Administering Kindling’s systems as a DevOps Engineer means security practices, protocols, and concerns are very much part of my matrix. We just published an overview of Kindling security from personnel protocols to tech measures, and anyone who is interested in the nitty-gritty of our protection practices should absolutely read that. To give it some context, I’d like to share a little bit of ancillary information about how, and why, we think about security here at Kindling.

The main reason security is key for our product is that customers trust our software to manage and protect the ideas which give them their greatest competitive advantage, and which precipitate their next moves as a business. We take that trust very, very seriously, and in addition to the various levels of compliance required by both laws that apply to us and laws that separately apply to customers, we also take many steps and measures that enhance the security of our product, and our customers’ data, well beyond regulatory requirements.

In the past, information security was both easier and harder for enterprises, who often owned and managed their entire stack on-premise, from top to bottom. While this meant that security was entirely the managing entity’s responsibility, it also made access to any given piece of technology much more controllable (for someone who knew what they were doing). Today, a stack is distributed across an array of services, locations, connections, and products which all talk to one another, and this arrangement also has benefits and drawbacks.

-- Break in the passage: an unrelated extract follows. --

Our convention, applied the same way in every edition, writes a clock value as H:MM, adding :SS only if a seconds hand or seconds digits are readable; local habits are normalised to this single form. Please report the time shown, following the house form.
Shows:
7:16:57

A significant benefit of a distributed stack like Kindling’s is that the security is partially managed or facilitated by very powerful providers, like Amazon Web Services, our host, who not only require security to be as key a component to their offering as Kindling does to ours, but also have vast resources and extensive teams of engineers whose sole job is to dream up and implement ever-evolving new security measures, tests, and protocols, which means that we can sleep slightly easier knowing our data is in good hands. (Major examples of this include their new Key Management Service and their expanding support for turnkey full-disk encryption.)

On the other hand, interfacing with other people’s technology all the time means that we have to be their equal or better in protecting our customers’ data, because we need to ensure security on that data’s trip from the customer to the server and back to the customer. This puts the onus on me, as well as the rest of our team at Kindling, to implement features that customers want or require, in addition to the things that are just good practice. The latter reason is the impetus behind our use of SSL for all connections to and from our software in all cases, as well as our decision to encrypt all data at rest in our databases.

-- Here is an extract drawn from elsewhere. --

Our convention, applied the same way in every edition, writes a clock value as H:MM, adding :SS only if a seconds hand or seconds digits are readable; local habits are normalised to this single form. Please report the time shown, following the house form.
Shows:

We also regularly assess the security of our services with any and all available tools, from virus scanning of all attachments to regular external penetration tests and the tracking of all vulnerability reports from around the security community, so we can stay as informed, responsive, and proactive on the issue of security as possible.

For my part, I follow security experts like Bruce Schneier as well as the recommendations and intel of groups like Qualys, to make sure my personal knowledge of the available and standard security features remains as up-to-date as possible.

Sometimes, customers ask me what they can do to maximize security, for which I always recommend that they have all employees use a password manager—which is a terrific idea for everyone, no matter who they are. I personally use 1Password, but the tool doesn't matter as much as preventing reuse of passwords—that way a breach at one organization that they have a login stored in doesn't result in other services being compromised.

If you’re interested in a more in-depth account of our security features, please check out our Security page. We may no longer have one unpickable lock, but we have the next best thing: a staggering number of locks that are almost impossible to pick.